Te Araroa Four Square owner Liz Koia said Civil Defence told everyone in the small town to move to higher ground about 1km away.
Everything swayed from side to side in her shop when the quake hit 155km east of Te Araroa at 11.33am, Ms Koia said.
She said she understood the Civil Defence evacuation was just precautionary measure.
Civil Defence volunteer Hal Hovell said Civil Defence was unable to tell him if there was a tsunami warning but he advised people to evacuate anyway.
"We've always advocated self evacuation to everybody. If there's an earthquake and you're unsure, just move," he said.
"So people are fairly well up with that sort of thing, looking after themselves."
Civil Defence spokesperson Richard Steele said Mr Hovell was doing what he was trained to do within a limited amount of time.
Civil Defence had received reports of items falling off shelves but no reports of damage or injuries.
The quake was felt widely across the East Coast but there were no reports of damage or injuries.
The spokesperson said five coastal schools were to be congratulated as they all did the correct thing and evacuated inland, as the earthquake went on for a long time.
Five aftershocks, ranging from magnitude 2.9 to 4.0, occurred within an hour.
GNS seismologist Bill Fry said aftershocks were still being felt.

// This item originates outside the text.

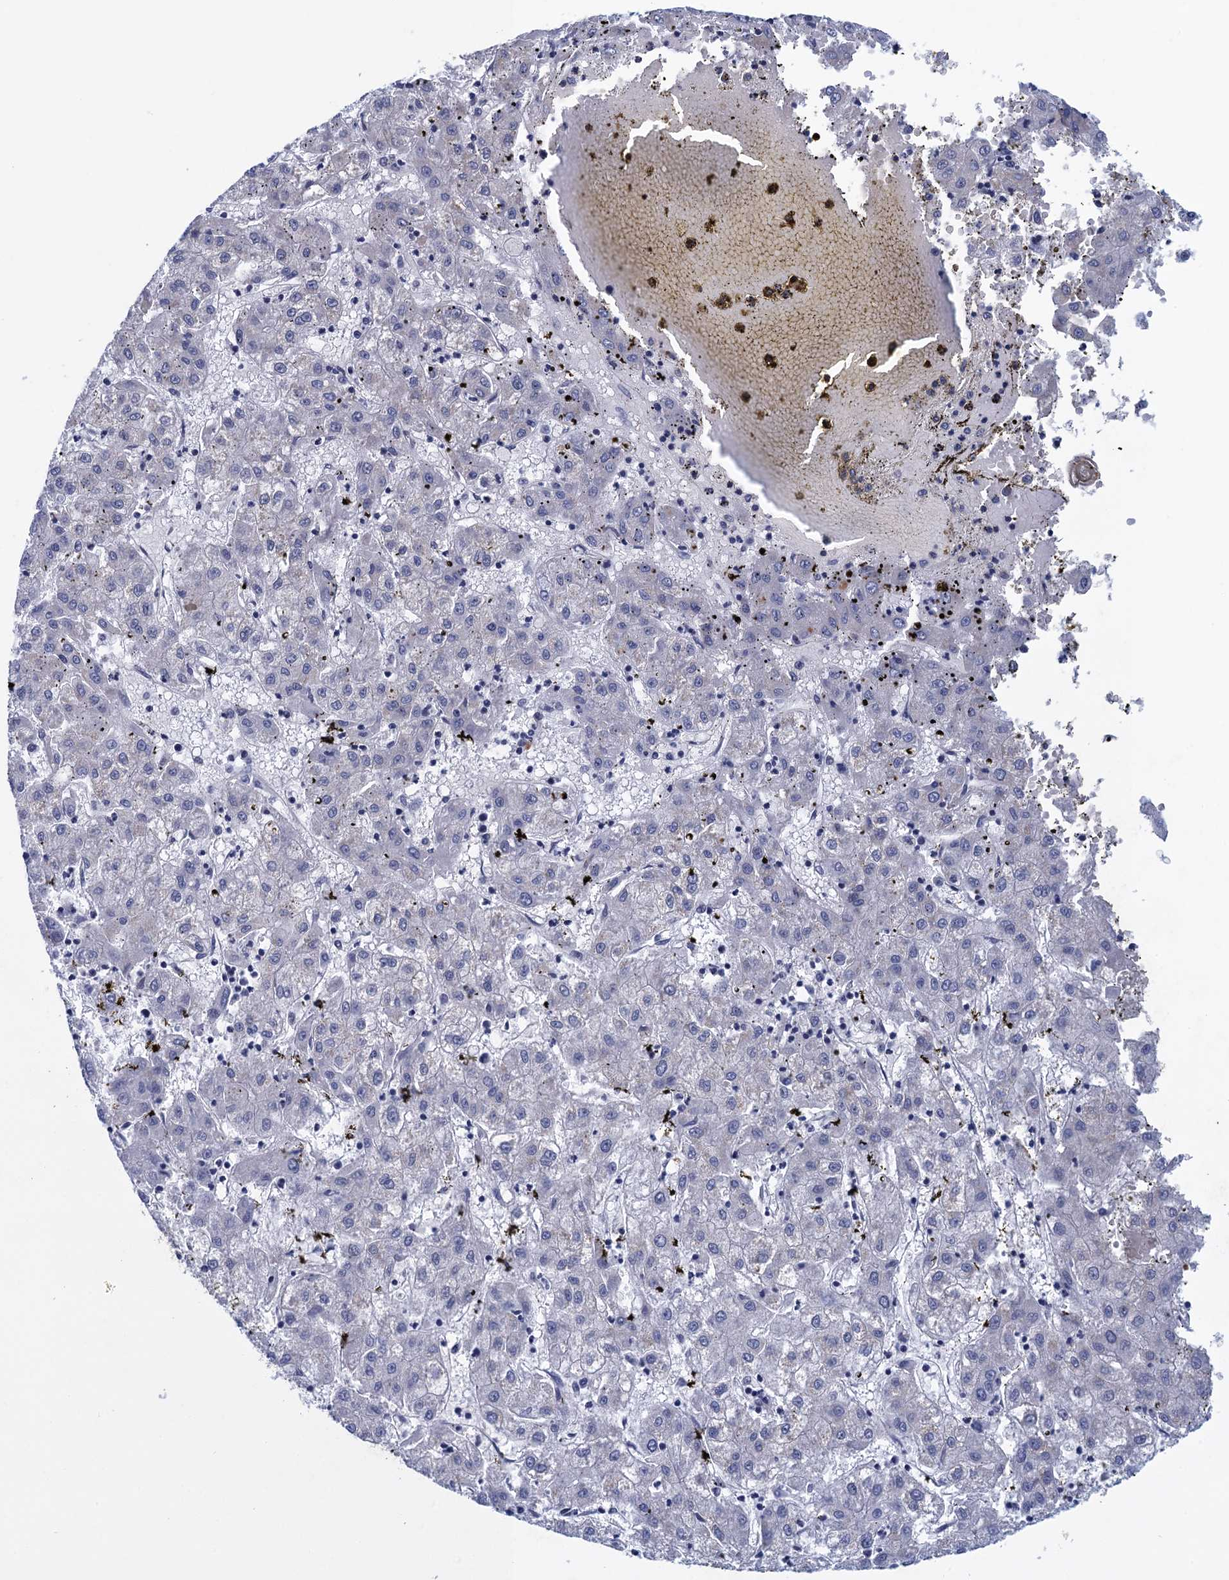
{"staining": {"intensity": "negative", "quantity": "none", "location": "none"}, "tissue": "liver cancer", "cell_type": "Tumor cells", "image_type": "cancer", "snomed": [{"axis": "morphology", "description": "Carcinoma, Hepatocellular, NOS"}, {"axis": "topography", "description": "Liver"}], "caption": "DAB immunohistochemical staining of liver hepatocellular carcinoma exhibits no significant positivity in tumor cells.", "gene": "SCEL", "patient": {"sex": "male", "age": 72}}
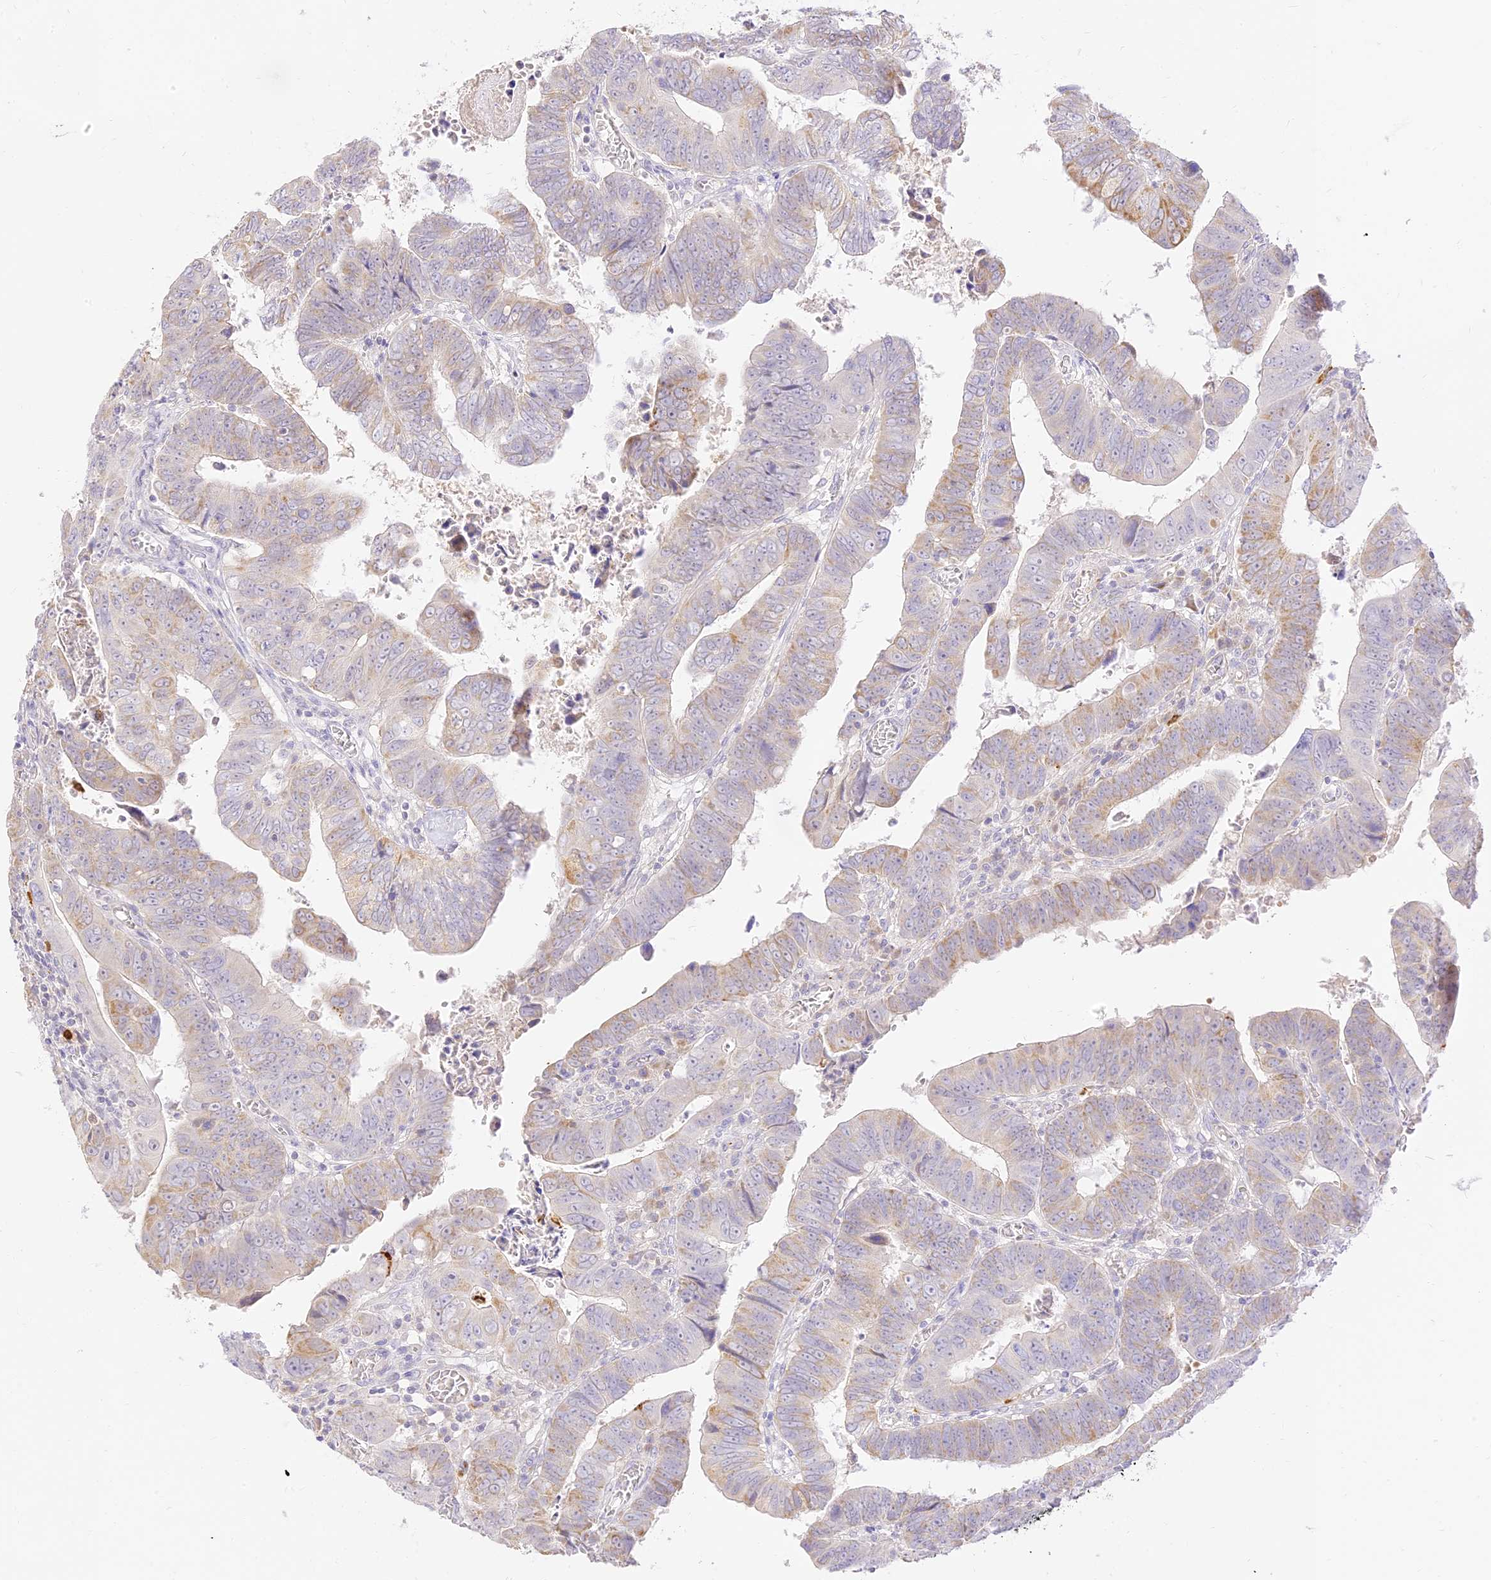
{"staining": {"intensity": "moderate", "quantity": "<25%", "location": "cytoplasmic/membranous"}, "tissue": "colorectal cancer", "cell_type": "Tumor cells", "image_type": "cancer", "snomed": [{"axis": "morphology", "description": "Normal tissue, NOS"}, {"axis": "morphology", "description": "Adenocarcinoma, NOS"}, {"axis": "topography", "description": "Rectum"}], "caption": "There is low levels of moderate cytoplasmic/membranous staining in tumor cells of colorectal adenocarcinoma, as demonstrated by immunohistochemical staining (brown color).", "gene": "LRRC15", "patient": {"sex": "female", "age": 65}}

"They certainly haven't finished. They will continue to go for quite some time. But it's unlikely that we'll see a larger event now or a damaging event in the aftershock sequence."
Whakatane resident Diane said the quake had a long swaying motion, which was quite scary, and she wondered if it was going to get bigger.
She said she was in the big 1987 Edgecumbe earthquake and that was a big violent jerk where everything moved suddenly.
"That was like a big bang and everything just moved really suddenly to the side and it was a real violent, jerky kind of motion, whereas this was more like a gentle sway.
"It just went on for ages," she said.
Te Waha O Rerekohu Area School principal Richard Katipa said staff and students were evacuated almost as soon as the quake hit, moving to a nearby hill in the township.
"I guess after all the recent tsunamis and things, since Indonesia, everyone's a lot more aware of the potential dangers of tsunamis, so we made the call to evacuate and got on our loud speaker system," he said.
"Most of the classes were already moving."
Some students were frightened by the quake, which he described as a steady swaying.
The quake was also felt at Fonterra's factory in Edgecumbe but did not disrupt production.